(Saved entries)
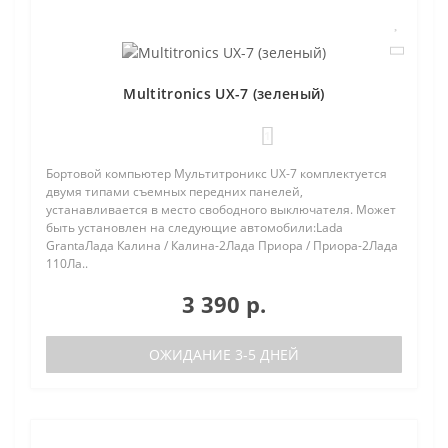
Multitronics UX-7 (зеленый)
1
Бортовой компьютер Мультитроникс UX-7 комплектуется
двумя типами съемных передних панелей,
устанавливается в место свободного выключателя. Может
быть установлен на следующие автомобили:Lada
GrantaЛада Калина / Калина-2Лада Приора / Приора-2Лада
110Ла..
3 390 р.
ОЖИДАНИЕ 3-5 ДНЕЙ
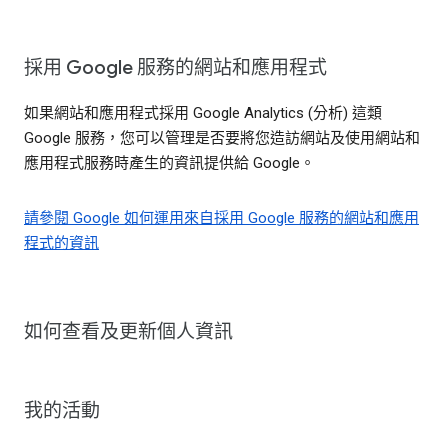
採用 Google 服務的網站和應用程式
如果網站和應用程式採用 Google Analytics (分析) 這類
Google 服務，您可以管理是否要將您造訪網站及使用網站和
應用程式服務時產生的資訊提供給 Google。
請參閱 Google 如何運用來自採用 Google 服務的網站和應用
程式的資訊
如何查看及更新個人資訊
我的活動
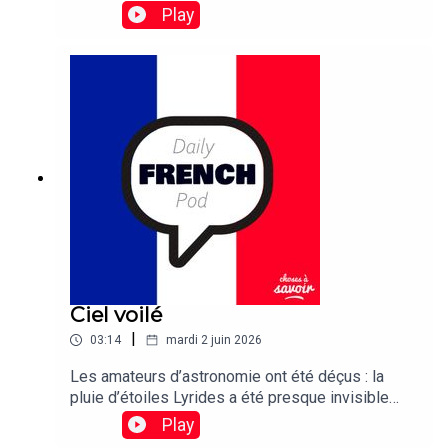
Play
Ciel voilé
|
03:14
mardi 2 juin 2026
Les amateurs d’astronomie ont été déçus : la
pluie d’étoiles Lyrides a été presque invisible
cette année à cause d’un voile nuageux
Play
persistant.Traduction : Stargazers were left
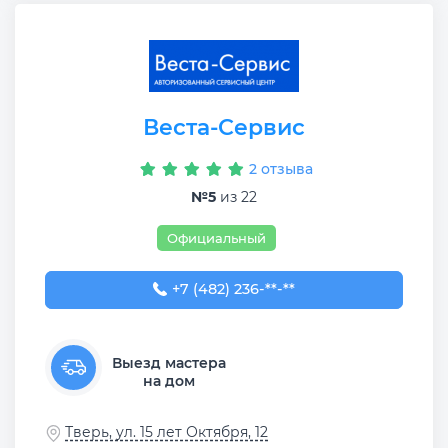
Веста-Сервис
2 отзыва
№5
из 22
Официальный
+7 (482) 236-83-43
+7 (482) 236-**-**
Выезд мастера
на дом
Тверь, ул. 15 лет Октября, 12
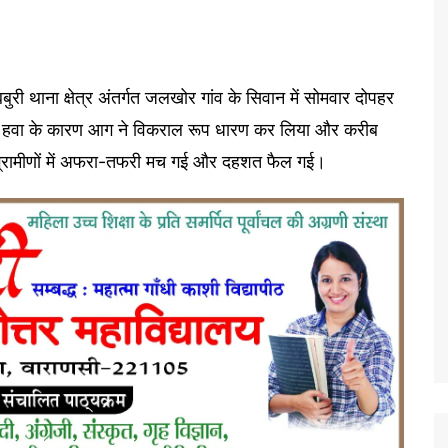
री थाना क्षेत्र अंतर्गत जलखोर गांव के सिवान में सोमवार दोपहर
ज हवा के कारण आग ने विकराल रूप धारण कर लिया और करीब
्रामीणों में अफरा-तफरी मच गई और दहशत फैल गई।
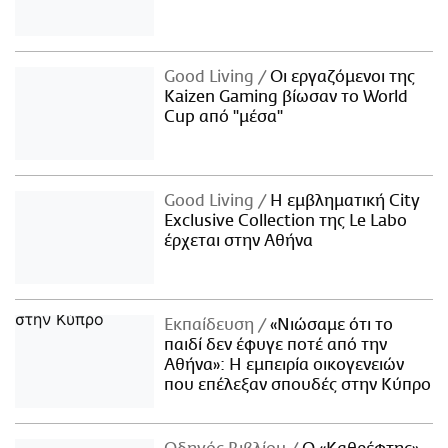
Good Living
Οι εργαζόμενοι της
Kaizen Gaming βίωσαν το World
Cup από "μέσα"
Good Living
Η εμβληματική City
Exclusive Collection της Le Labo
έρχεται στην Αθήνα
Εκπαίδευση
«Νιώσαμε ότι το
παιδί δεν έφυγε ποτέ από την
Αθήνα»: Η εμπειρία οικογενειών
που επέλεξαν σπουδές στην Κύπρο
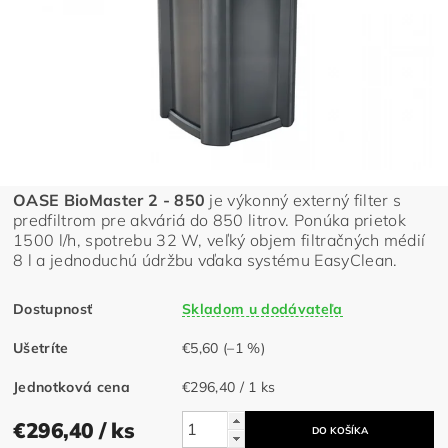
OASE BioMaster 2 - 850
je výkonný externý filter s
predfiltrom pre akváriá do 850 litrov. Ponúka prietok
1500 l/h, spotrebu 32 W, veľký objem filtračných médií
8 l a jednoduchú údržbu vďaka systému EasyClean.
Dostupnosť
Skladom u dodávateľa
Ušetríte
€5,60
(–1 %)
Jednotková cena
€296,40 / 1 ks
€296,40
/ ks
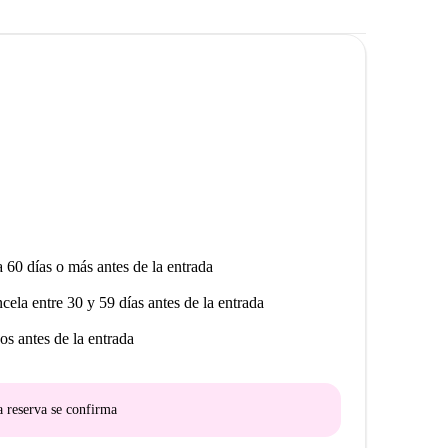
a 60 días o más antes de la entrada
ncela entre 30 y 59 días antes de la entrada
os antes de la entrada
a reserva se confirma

Task directions: Scan the data for the string "días" and copy each line in which it occurs.

Exercise solution:
a 60 días o más antes de la entrada
ncela entre 30 y 59 días antes de la entrada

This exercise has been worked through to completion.